Once we identify these areas, if they are sufficiently large we can pass them to a new NbClust scenario and it can cluster them anew.
current = bmap +
geom_sf(data = ENVIbs$Geometry, aes(fill = factor(ID))) +
labs(title = 'Current', fill = 'Cluster') +
theme(legend.position = "none")
future = bmap +
geom_sf(data = future_clusts$clusters_sf, aes(fill = factor(ID))) +
labs(title = '2041-2060', fill = 'Cluster')
current + future
However, we also need to determine which current areas are most similar to these novel climate clusters. We can take values from both classifcation scenarios, and cluster them, and identify which new climate clusters share branches with existing clusters. This is the method we employ to identify the most similar existing climate groups.
future_clusts$novel_similarity
[1] novel_cluster_id nearest_existing_id avg_silhouette_width
<0 rows> (or 0-length row.names)It is from these groups that we are most likely to collect germplasm relevant for the future scenarios.

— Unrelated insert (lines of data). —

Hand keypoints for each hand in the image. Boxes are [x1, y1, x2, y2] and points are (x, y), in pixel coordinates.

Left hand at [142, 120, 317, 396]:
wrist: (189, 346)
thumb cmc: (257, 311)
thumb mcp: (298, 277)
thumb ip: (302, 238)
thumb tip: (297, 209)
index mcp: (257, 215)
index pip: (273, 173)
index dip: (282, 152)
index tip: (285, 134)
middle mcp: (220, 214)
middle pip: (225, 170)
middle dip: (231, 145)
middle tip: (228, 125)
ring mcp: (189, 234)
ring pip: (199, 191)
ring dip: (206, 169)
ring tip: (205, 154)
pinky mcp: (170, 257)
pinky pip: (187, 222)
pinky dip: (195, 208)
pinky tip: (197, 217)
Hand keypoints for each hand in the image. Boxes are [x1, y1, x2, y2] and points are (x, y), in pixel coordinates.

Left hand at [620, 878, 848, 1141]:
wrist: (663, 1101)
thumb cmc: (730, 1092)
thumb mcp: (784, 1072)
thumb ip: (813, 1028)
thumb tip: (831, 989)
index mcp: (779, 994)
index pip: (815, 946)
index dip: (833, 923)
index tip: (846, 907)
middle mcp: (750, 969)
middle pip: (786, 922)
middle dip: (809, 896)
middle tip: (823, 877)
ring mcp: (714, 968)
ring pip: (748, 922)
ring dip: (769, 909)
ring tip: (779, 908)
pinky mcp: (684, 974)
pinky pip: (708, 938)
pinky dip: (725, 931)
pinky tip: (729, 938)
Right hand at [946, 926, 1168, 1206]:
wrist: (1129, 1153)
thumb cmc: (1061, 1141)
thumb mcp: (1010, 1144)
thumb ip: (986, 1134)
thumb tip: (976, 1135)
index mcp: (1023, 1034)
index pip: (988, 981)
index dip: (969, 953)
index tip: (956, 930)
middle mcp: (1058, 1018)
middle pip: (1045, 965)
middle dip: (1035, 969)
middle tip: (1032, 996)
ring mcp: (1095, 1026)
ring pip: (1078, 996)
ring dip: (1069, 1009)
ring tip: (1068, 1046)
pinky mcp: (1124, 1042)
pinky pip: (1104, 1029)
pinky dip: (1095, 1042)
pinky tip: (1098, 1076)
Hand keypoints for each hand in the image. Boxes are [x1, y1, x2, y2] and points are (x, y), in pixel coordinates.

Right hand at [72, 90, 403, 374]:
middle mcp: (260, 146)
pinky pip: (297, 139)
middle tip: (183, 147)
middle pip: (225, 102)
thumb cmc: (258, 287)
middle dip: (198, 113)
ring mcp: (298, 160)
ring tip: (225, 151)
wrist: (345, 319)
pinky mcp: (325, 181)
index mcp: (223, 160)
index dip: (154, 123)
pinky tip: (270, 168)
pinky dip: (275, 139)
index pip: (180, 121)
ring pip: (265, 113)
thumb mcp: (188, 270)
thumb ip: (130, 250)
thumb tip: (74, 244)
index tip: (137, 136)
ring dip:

We can also take a very quick look at how cluster sizes change between the scenarios
future_clusts$changes
cluster_id current_area_km2 future_area_km2 area_change_pct
1 1 4043.3230 28300.9046 599.94172
2 2 13170.6534 269.7564 -97.95184
3 3 4998.7124 1407.8829 -71.83509
4 4 4435.7130 136.0061 -96.93384
5 5 12027.6067 872.3368 -92.74721
6 6 15081.4257 952.5868 -93.68371
7 7 2576.1257 0.0000 -100.00000
8 8 33353.1496 1413.2125 -95.76288
9 9 3958.0202 3040.5491 -23.18005
10 10 6312.3643 747.9952 -88.15032
11 11 1313.6535 0.0000 -100.00000
12 12 597.1152 4630.9965 675.56168
13 13 36782.2993 4143.2314 -88.73580
14 14 32653.6727 1344.0688 -95.88387
15 15 0.0000 3528.7292 NA
centroid_shift_km
1 460.1072
2 290.3649
3 205.2148
4 251.8769
5 726.1748
6 254.4887
7 NA
8 330.4310
9 494.6931
10 14.2699
11 NA
12 539.5743
13 298.5651
14 374.5908
15 NAConclusion
All functions in safeHavens work to identify areas where
populations have the potential to maximize the coverage of neutral and
allelic (genetic) diversity across the species. Large scale restoration
requires the availability of seed sources as the need, and funding
opportunities arise to use them. Developping germplasm materials from
populations that seem adapted to future climate conditions is essential
for future opportunities. While this function does not in any way seek
to identify the best available seed source for a restoration, ala SST or
COSST, it does seek to ensure that the best available option can be
timely applied as the occasion arises.
This is of particular importance for areas that are not able to plan restorations and develop their own seed sources using point-based analyses.